Dialogic Inc. (NASDAQ: DLGC), a leading provider of communications technologies that power advanced networks, today announced fourth quarter and full year financial results for the period ending December 31, 2010. As the merger between Dialogic Corporation and the former Veraz Networks, Inc. closed on October 1, 2010, these financial results reflect the first quarter of merged company operations.

Financial Results

As reflected below in the reconciliation of the Q4, 2010 Statement of Operations to Adjusted EBITDA, on a non-GAAP basis, Dialogic recorded:
  • Revenue of $57.4 million, an 8% increase over the sum of the pre-merger non-GAAP Q3 revenues of the two entities
  • Gross Margin of 63%
  • Operating Expenses of $35.2 million
  • Adjusted EBITDA of $1.2 million

“In the fourth quarter, we delivered solid financial results, while introducing new products, investing in research and development, and integrating a global technology business,” said Nick Jensen, Dialogic’s Chairman and Chief Executive Officer. “We are very pleased with the success of the merger thus far, and our revenue and bookings indicate the market’s acceptance of our technology solutions.

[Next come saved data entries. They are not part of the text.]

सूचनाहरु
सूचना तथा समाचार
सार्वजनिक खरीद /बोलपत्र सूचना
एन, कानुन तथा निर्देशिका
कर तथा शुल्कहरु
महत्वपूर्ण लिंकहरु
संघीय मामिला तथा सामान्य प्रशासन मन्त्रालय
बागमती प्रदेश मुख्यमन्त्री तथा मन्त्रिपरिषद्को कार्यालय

We expect to realize additional cost savings from the merger as we complete the integration of the two companies in the coming quarters, which we believe will result in a normalized non-GAAP operating expense rate of $120 million on an annualized basis.”

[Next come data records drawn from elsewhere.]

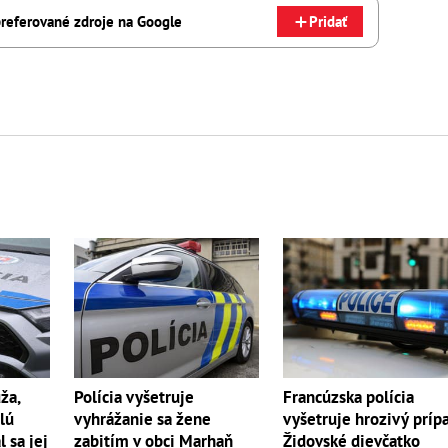
referované zdroje na Google
Pridať
ža,
Francúzska polícia
Polícia vyšetruje
lú
vyšetruje hrozivý príp
vyhrážanie sa žene
l sa jej
Židovské dievčatko
zabitím v obci Marhaň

On a GAAP basis, Q4 revenue was $55.5 million, gross margins were 54%, operating expenses were $49.8 million and net loss attributable to common shareholders was $23.0 million or $0.74 per share. In accordance with GAAP, Dialogic’s 2010 financial results set forth below reflect Dialogic Corporation’s consolidated results for the first three quarters and the combined company’s results for the fourth quarter.

Merger Integration Update

Since completing the merger on October 1, 2010, the company has made significant progress in integrating the Dialogic and Veraz Networks businesses. A key benefit of the merger was the complementary product portfolios and technology platforms of the two entities, which are marketed and sold through existing channels to over 3,000 carrier and enterprise customers worldwide. Effective in Q1, 2011, Dialogic has organized our product and marketing groups into four new global business units:
  • Bandwidth Optimization
  • Video
  • Infrastructure
  • Value Added Services and Cloud Enablement

As this new structure is implemented, Dialogic expects to accelerate its sales, marketing and support activities into both existing and new markets and expand its product portfolio.